◆ **Extract**:

Segment Open

Infosec 2010: The cloud and social networks leave UK businesses exposed to cybercrime

Information Security Breaches Survey shows security threats on the rise

Cloud computing and increased use of social networking sites pose a security risk to UK organisations

UK businesses and private sector organisations are vulnerable to new cyber attacks as they evolve in their use of new technology, according to a report by PricewaterhouseCoopers (PwC).

PWC will release the results in full at Infosec 2010 next week.

The company claims that hacking and denial of service attacks have doubled in the past two years and, as a result, IT security should be high on management’s list of priorities.

The company recently conducted its 2010 Information Security Breaches Survey, commissioned by event organiser Infosecurity Europe.

The results show that the rate of adoption of new technologies has accelerated over the past two years, with most respondents saying that they now use wireless networking, remote access and VoIP.

About 85 per cent of small organisations are now using wireless networking, almost double the figure from 2008, and 90 per cent of large businesses now give staff remote access to their systems.

During the economic downturn of 2008/09, CIOs looked to cloud computing to cut costs, according the report.

Segment Closed

◆ **Stored data**:
Segment Open

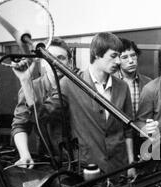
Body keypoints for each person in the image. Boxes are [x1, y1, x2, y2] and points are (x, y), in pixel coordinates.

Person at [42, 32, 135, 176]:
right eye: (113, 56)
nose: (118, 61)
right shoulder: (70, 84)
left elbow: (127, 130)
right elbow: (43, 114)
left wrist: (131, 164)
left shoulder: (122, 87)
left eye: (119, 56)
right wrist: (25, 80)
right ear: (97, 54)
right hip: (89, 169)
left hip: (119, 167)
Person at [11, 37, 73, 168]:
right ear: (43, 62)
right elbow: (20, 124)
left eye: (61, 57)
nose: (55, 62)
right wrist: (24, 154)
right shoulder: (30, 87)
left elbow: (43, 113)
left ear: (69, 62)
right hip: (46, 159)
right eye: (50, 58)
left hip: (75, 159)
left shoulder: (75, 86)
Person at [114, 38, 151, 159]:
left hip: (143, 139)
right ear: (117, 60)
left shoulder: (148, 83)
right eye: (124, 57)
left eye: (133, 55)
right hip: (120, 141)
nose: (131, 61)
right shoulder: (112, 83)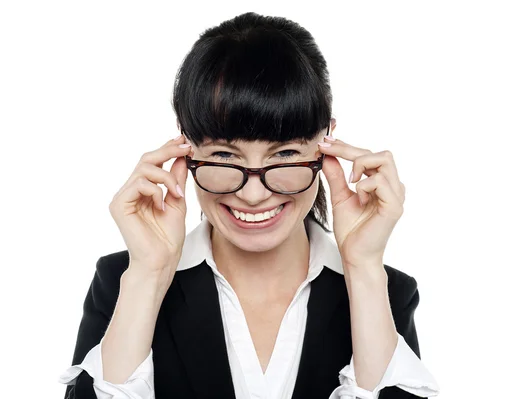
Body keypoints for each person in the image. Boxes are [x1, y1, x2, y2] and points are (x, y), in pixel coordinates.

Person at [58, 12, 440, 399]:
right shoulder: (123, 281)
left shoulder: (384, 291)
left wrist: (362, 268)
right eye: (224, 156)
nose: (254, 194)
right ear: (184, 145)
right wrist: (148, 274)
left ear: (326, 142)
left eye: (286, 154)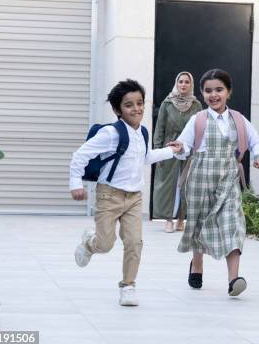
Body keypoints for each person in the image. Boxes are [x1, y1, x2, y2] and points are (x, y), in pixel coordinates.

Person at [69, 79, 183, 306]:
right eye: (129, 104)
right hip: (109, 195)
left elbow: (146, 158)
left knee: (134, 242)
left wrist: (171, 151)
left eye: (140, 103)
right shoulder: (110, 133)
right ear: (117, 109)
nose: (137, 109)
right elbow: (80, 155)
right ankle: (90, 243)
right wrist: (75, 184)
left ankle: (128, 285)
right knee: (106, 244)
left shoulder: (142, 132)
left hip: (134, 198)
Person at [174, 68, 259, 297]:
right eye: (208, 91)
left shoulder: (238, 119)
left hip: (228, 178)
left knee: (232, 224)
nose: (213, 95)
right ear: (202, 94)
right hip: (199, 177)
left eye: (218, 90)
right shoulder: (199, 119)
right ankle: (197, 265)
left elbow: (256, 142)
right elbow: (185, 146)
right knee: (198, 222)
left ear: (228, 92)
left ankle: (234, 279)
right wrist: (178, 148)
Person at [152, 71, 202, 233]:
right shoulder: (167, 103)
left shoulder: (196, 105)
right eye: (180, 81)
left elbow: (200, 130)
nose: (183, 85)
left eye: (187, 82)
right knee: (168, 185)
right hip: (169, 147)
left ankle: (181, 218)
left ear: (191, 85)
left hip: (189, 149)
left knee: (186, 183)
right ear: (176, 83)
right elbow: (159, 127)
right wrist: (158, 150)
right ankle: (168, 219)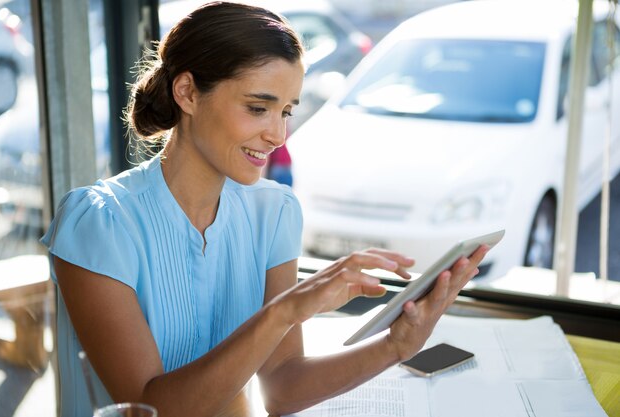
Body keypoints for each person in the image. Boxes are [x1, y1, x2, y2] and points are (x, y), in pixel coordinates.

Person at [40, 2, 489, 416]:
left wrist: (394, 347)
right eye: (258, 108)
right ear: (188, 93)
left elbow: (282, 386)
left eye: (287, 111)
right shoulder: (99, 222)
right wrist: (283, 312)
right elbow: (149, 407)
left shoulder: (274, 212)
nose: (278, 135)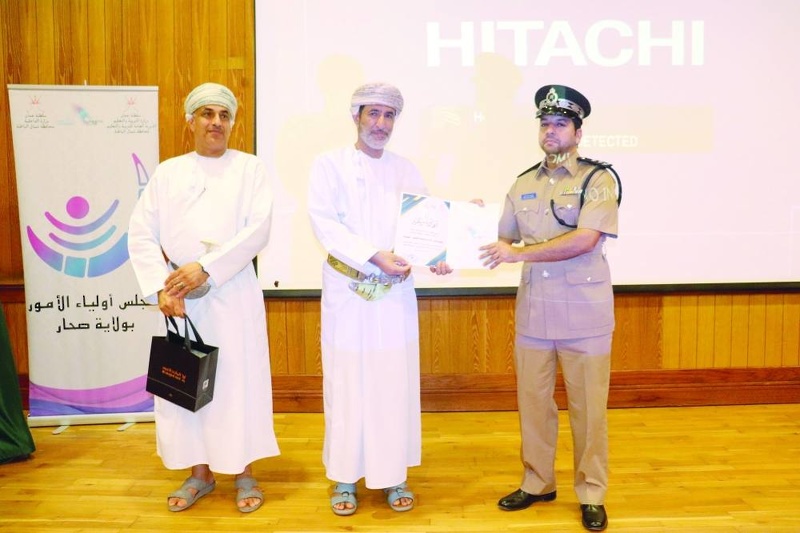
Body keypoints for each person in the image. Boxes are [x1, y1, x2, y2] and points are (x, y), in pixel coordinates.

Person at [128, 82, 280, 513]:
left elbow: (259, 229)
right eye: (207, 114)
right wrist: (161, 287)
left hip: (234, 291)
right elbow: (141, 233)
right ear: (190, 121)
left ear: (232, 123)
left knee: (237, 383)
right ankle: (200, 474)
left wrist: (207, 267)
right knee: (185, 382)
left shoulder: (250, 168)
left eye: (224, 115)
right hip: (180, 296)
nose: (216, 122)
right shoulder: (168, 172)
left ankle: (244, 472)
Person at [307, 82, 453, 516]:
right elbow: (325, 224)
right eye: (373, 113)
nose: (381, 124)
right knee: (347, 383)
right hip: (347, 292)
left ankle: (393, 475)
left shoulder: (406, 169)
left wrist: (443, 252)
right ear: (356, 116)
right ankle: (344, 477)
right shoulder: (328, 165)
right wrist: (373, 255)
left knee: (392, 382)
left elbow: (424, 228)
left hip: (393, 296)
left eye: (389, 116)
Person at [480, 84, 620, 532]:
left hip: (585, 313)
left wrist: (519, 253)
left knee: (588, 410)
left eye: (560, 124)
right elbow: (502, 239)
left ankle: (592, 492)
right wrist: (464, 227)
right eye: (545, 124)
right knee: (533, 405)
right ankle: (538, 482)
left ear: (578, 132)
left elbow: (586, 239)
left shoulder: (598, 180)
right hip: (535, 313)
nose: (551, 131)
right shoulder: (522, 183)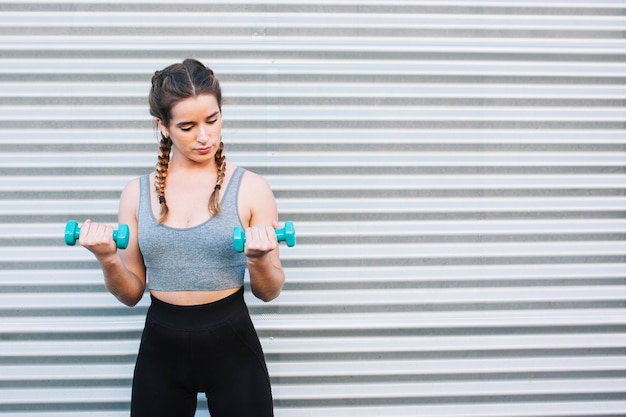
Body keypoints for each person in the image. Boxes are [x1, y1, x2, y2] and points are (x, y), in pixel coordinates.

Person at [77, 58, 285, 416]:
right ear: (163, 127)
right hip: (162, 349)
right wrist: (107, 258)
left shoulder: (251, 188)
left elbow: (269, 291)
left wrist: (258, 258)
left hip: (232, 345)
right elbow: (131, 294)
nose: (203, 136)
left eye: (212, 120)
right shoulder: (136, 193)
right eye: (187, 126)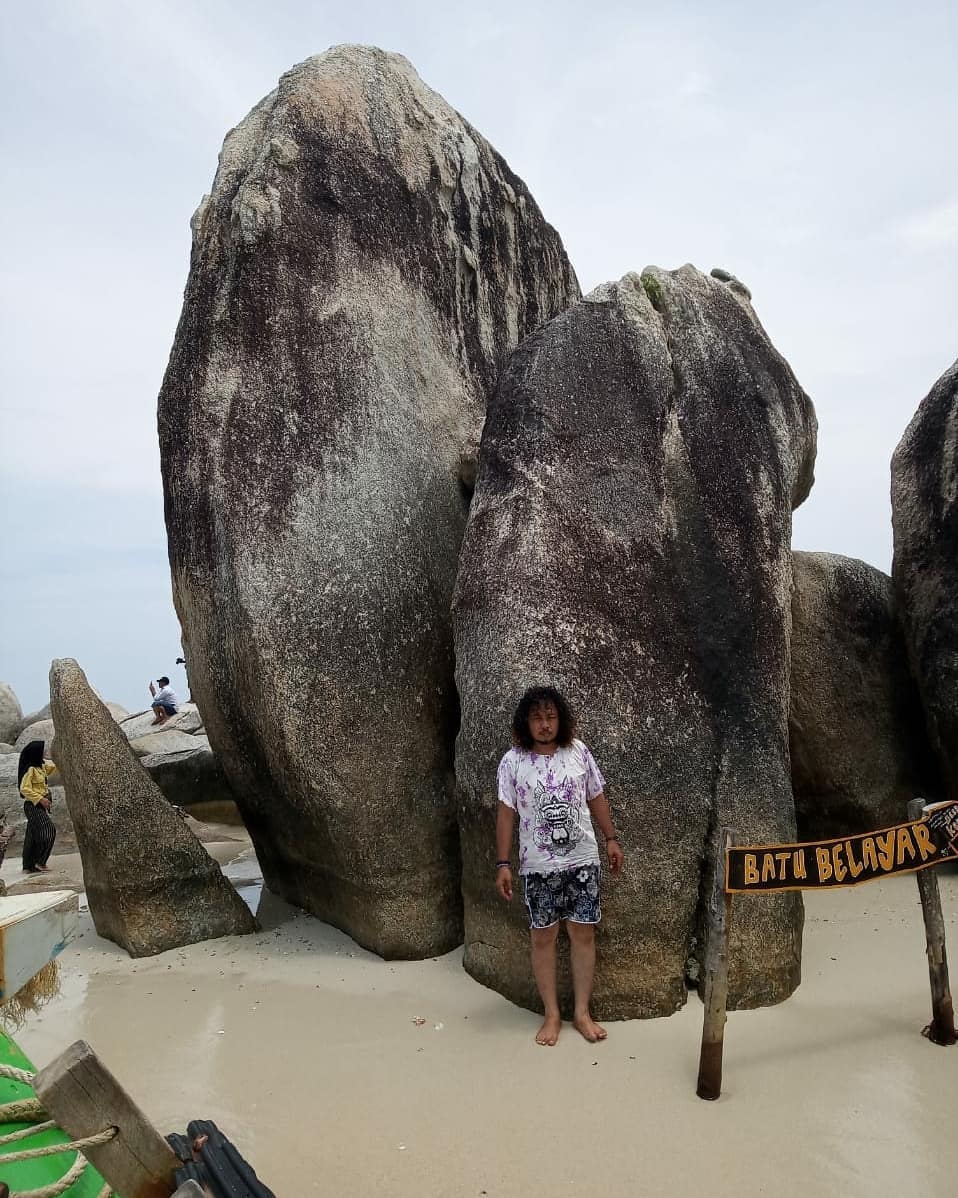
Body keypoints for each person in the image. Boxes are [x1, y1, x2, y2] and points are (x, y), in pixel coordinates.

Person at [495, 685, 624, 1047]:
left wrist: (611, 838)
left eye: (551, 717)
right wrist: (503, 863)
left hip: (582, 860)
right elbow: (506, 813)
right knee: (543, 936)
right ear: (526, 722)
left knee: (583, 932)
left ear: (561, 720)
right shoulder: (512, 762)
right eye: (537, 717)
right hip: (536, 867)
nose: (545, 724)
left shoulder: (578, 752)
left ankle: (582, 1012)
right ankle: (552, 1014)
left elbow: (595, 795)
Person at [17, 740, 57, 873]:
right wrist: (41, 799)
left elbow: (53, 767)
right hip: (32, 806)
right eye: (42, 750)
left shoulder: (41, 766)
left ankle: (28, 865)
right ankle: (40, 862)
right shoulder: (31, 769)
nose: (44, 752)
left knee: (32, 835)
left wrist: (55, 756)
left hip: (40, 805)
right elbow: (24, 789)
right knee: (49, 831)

Segment Closed

◆ **To do**:
A) According to the article on the Information Security Breaches Survey, which two kinds of attack have doubled in the past two years?
B) Please translate this sentence from the article on the Information Security Breaches Survey into Spanish: "PWC will release the results in full at Infosec 2010 next week."
C) In the article on the Information Security Breaches Survey, which technologies do most respondents say they now use? List them all.

◆ **Answers by item number**:
A) Hacking and denial of service attacks.

B) PWC publicará los resultados completos en Infosec 2010 la semana que viene.

C)
- Wireless networking
- Remote access
- VoIP